▸ **What to do**
A single count is required: the lines of the data below in which the word "cuatro" occurs.

▸ **Input material**
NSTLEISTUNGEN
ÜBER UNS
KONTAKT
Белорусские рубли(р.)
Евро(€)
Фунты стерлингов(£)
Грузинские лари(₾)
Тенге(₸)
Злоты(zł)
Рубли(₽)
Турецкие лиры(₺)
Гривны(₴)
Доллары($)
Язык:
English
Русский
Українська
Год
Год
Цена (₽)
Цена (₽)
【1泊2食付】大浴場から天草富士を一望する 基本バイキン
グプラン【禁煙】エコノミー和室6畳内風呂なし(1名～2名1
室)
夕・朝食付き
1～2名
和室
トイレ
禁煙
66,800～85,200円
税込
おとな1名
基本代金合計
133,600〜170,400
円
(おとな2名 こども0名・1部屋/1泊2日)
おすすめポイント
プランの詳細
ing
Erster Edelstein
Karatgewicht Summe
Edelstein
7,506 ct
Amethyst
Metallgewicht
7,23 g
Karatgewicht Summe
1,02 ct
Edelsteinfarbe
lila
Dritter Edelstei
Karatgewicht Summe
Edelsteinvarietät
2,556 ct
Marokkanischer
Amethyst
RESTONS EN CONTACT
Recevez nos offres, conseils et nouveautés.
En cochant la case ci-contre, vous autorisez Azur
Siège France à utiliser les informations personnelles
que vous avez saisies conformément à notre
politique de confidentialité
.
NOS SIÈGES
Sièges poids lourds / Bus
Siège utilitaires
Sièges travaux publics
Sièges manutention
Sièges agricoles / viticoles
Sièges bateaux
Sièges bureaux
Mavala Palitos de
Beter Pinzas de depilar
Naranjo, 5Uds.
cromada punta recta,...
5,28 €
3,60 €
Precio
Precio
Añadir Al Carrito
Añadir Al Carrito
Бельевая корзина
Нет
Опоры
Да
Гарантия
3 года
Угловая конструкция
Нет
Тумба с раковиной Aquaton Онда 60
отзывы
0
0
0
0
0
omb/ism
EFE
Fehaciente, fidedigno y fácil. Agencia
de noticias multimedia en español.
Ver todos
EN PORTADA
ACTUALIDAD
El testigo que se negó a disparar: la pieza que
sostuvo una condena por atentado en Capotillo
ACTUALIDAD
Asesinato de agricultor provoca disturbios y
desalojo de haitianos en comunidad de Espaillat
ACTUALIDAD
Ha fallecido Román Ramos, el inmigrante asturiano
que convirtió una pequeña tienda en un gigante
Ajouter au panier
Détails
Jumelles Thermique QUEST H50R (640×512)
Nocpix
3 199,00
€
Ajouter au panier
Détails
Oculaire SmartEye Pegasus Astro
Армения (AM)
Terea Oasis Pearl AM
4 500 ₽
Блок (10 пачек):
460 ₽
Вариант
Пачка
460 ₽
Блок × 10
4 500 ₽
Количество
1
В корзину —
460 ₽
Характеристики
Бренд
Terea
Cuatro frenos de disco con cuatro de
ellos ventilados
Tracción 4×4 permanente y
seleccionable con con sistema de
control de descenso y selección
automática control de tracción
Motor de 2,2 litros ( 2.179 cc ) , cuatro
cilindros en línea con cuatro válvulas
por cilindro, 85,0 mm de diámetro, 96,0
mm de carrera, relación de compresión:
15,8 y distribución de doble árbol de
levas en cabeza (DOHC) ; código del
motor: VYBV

▸ **Answer space**
3